# Exercise goal
Which Ansible version does the writer say they are using in the post below about combining only_if with with_items?

Can I couple only_if and with_item using a register variable?

I would like to use a playbook like the following to quickly switch a fixed set of virtual machine running one OS to another. But AFAICS, unless I go lower level to libvirt Python binding, I would get errors like the following:

TASK: [Destroy them one by one] *********************
fatal: [barn0] => failed to parse: {“msg”: “Requested operation is not valid: domain is not running”, “failed”: true}
libvir: QEMU error : Requested operation is not valid: domain is not running

tasks:

  • name: Get all existing guest domains, regardless their states
    action: shell …
    register: all_vm_names
  • name: Get all active guest domains
    action: shell …
    register: active_vm_names
  • name: Destroy active domains one by one
    action: virt name=$item command=destroy
    with_items: ${active_vm_names.stdout_lines}
    only_if: ${active_vm_names}
  • name: Undefine all domains one by one
    action: virt name=$item command=undefine
    with_items: ${all_vm_names.stdout_lines}
    only_if: ${all_vm_names}

I am using 0.8 devel, and read about the following in CHANGELOG.md:

[…]

  • only_if using register variables that are booleans now works in a boolean way like you’d expect

[…]

I understand for what I would like to do to work, the only_if must have higher precedence than with_items. My sense is that as of now, this is not the case. With YAML being not a programming language, is there a simple way for me to accomplish what I would like to do?

# Dataset excerpts
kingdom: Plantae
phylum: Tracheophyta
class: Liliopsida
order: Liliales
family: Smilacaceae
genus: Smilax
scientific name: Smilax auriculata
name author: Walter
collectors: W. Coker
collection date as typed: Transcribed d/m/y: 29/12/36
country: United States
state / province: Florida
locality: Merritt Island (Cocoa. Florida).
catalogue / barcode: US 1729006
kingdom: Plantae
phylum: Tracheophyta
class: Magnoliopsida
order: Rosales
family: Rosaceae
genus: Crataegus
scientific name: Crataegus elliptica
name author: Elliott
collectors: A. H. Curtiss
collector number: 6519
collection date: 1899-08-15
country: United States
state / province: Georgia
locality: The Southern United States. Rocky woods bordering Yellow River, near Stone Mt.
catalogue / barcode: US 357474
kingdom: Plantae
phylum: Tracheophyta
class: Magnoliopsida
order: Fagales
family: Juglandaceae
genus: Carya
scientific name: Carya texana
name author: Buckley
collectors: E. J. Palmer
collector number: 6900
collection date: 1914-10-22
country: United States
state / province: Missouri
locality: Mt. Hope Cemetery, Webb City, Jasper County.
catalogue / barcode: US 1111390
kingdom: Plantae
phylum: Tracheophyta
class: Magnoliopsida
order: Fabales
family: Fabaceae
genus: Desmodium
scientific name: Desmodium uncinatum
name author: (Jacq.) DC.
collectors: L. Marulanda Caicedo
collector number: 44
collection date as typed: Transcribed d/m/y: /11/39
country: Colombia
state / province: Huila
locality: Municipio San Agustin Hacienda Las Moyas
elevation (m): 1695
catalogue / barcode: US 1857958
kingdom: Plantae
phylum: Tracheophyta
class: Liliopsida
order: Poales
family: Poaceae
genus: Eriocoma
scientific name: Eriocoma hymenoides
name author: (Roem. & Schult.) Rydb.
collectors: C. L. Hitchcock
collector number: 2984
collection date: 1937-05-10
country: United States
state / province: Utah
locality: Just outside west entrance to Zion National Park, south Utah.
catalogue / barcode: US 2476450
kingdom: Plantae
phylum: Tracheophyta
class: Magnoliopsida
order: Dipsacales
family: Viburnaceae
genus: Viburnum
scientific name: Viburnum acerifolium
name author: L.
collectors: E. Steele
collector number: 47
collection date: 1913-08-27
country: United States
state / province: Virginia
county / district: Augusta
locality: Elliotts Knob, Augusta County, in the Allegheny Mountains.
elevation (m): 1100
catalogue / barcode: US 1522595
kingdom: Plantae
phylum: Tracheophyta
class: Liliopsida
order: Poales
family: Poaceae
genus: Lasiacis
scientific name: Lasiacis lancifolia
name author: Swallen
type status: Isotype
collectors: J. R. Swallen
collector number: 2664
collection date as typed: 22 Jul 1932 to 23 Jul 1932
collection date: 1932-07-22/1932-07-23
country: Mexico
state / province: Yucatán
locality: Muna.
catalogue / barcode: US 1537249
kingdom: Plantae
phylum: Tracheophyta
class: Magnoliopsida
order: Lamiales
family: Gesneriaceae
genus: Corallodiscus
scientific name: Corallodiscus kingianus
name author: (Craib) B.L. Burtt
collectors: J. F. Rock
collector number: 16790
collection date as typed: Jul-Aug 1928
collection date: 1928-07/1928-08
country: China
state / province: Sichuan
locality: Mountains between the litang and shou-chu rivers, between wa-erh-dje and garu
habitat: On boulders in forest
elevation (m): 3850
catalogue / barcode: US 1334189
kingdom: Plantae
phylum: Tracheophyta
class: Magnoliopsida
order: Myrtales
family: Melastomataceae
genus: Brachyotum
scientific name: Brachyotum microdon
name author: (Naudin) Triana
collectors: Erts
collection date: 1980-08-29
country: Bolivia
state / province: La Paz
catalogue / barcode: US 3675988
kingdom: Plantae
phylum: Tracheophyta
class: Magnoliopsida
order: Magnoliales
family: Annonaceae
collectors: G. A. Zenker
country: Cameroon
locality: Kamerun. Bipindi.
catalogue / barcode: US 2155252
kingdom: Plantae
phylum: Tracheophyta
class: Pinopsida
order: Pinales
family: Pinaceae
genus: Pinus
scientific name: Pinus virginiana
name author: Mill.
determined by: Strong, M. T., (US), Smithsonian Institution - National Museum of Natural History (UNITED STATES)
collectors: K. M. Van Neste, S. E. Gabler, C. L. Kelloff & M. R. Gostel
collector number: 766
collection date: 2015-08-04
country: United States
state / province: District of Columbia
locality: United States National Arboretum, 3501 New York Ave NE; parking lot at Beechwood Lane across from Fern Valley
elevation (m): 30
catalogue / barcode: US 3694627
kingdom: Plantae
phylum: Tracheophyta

# Response below
0.8 devel